Ebola

Siamo abituati ad ascoltarli distrattamente mentre dalla tv intonano accattivanti motivetti natalizi. Mai come in questo periodo i nostri bambini –  figli di un Occidente che spesso li usa senza vergognarsene per venderci di tutto – appaiono sorridenti sui nostri schermi ultrapiatti: guance rosa, voci tenere, recitano non solo negli spot di giocattoli, ma anche in quelli di automobili, telefonini, articoli per la casa.

Li guardiamo e pensiamo a quanto siamo fortunati a farli crescere in un mondo in cui, si dice, “già dalla nascita hanno tutto”. Solo molto raramente arriva l’immagine che spezza questo spensierato ritratto: solitamente è la raccolta fondi di qualche Ong a mostrarci bimbi emaciati, smunti, abbandonati, l’altra faccia di un mondo che in troppi hanno smesso di guardare.

Ci si interessa alle emergenze se queste possono riguardarci direttamente, altrimenti, con il passare dei giorni, finiamo per ignorarle. Basti pensare a ebola: nei tre Paesi africani più colpiti – Liberia, Sierra Leone e Guinea – si continua a morire. E le prime vittime sono proprio i bambini: oltre a chi muore, c’è chi resta orfano di padre o di madre. Secondo gli ultimi dati sono 20mila i minori che hanno perso almeno un genitore a causa del virus. Bimbi che, oltre a crescere più soli, subiranno lo stigma sociale causato dalla malattia. Di più: sono 5 milioni i minori che non hanno potuto iniziare la scuola nei tre Paesi più colpiti. Scuole chiuse per paura del contagio o perché servono da centri di raccolta dei contagiati. È così che gli effetti del virus rischiano di avere conseguenze negative non solo nell’immediato, ma anche sul futuro di un’intera generazione.

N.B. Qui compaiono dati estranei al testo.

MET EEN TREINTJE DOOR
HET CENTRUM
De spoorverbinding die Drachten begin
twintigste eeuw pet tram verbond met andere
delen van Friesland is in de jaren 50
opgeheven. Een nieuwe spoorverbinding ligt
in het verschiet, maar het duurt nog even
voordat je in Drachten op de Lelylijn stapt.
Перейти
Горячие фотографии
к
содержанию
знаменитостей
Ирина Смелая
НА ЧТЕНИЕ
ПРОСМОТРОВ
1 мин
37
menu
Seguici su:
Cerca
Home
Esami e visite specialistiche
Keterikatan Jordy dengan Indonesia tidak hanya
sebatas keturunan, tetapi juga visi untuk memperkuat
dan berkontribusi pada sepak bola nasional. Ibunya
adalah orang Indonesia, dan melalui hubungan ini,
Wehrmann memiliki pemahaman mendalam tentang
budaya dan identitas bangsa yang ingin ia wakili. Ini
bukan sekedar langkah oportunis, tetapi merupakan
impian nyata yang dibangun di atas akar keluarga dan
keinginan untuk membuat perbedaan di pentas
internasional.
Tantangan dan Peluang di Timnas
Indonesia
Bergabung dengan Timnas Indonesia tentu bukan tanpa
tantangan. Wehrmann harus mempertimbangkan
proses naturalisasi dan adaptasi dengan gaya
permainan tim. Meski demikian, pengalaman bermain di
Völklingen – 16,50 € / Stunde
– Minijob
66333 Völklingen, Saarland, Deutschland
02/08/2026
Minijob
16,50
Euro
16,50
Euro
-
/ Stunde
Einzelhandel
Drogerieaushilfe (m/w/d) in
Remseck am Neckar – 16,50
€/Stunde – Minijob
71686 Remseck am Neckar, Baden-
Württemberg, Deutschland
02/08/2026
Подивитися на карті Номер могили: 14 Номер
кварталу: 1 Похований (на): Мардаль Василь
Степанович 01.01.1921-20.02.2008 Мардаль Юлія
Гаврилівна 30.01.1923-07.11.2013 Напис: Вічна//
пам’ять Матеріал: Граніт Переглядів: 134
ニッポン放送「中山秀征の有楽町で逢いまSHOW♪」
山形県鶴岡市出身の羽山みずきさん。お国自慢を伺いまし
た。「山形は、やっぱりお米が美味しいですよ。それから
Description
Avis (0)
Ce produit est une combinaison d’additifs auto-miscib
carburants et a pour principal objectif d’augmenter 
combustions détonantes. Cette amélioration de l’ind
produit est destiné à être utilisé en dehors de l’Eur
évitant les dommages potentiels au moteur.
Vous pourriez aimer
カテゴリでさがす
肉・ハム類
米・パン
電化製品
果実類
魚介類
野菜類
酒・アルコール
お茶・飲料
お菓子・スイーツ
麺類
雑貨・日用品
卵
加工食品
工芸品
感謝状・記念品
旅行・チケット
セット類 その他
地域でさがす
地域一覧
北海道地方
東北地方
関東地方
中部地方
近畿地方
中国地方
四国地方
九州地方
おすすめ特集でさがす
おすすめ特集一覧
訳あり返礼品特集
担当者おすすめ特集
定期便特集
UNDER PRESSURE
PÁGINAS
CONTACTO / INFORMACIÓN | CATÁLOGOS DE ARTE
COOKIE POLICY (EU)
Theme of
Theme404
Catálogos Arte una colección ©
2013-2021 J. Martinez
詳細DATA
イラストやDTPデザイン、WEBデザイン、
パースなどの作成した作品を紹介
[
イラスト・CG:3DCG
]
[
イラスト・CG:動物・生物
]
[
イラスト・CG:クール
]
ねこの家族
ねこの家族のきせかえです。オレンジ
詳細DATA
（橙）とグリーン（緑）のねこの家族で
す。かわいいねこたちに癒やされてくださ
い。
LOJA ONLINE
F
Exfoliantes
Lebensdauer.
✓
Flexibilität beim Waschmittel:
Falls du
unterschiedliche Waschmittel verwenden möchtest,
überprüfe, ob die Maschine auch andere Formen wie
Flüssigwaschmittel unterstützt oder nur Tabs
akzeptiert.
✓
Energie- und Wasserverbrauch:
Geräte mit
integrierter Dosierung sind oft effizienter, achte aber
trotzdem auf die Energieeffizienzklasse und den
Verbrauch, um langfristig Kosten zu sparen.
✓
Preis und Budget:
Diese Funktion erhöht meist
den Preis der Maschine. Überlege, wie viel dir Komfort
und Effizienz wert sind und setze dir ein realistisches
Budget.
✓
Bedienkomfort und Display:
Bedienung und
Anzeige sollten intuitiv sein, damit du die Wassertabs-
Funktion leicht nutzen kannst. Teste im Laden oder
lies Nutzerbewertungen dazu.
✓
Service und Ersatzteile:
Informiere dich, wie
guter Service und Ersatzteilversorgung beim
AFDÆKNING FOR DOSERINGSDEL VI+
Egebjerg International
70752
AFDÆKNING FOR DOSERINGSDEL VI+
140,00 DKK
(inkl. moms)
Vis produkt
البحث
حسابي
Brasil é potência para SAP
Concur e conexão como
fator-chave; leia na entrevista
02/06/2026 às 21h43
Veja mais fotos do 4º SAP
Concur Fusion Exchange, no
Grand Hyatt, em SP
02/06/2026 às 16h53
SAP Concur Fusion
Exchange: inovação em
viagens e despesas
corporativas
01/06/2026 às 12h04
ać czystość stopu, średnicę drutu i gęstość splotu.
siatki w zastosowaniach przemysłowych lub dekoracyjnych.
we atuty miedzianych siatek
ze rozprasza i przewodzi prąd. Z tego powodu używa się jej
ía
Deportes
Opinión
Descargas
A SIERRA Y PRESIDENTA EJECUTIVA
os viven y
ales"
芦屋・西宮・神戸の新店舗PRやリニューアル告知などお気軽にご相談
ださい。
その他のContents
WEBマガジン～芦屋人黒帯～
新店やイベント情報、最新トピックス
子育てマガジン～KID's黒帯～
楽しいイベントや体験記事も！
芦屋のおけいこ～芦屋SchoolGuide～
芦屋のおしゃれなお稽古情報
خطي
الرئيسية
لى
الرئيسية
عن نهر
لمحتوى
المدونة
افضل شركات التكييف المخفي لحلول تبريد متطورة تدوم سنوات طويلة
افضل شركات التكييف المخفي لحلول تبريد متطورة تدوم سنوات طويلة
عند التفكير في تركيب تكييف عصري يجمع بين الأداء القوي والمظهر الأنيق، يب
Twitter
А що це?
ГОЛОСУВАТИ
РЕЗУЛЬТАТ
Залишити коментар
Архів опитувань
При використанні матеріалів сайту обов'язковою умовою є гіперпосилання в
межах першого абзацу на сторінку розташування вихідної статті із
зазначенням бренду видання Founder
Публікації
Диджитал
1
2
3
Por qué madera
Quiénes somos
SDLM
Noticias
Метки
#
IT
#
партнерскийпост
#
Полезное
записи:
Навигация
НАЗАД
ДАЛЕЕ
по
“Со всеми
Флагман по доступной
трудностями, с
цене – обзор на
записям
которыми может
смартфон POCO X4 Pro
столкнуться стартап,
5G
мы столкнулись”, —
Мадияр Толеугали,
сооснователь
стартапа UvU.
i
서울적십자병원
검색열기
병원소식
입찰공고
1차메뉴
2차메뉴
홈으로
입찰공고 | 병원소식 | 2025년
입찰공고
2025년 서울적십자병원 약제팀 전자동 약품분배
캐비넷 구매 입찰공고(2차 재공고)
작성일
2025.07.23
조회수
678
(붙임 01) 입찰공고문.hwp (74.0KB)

E non ci sono solo le malattie: ce lo ha ricordato ieri l’Unicef, con gli ultimi dati sulla condizione dell’infanzia. 230 milioni di bambini vivono in aree colpite da conflitti armati. Arruolati, venduti, rapiti, comunque traumatizzati, bimbi che pesano sulle coscienze anche del nostro mondo. Quello che troppo spesso fa finta di dimenticare, chiuso a riccio, narcotizzato dall’idea di infanzia felice propinata nella melassa da spot tv.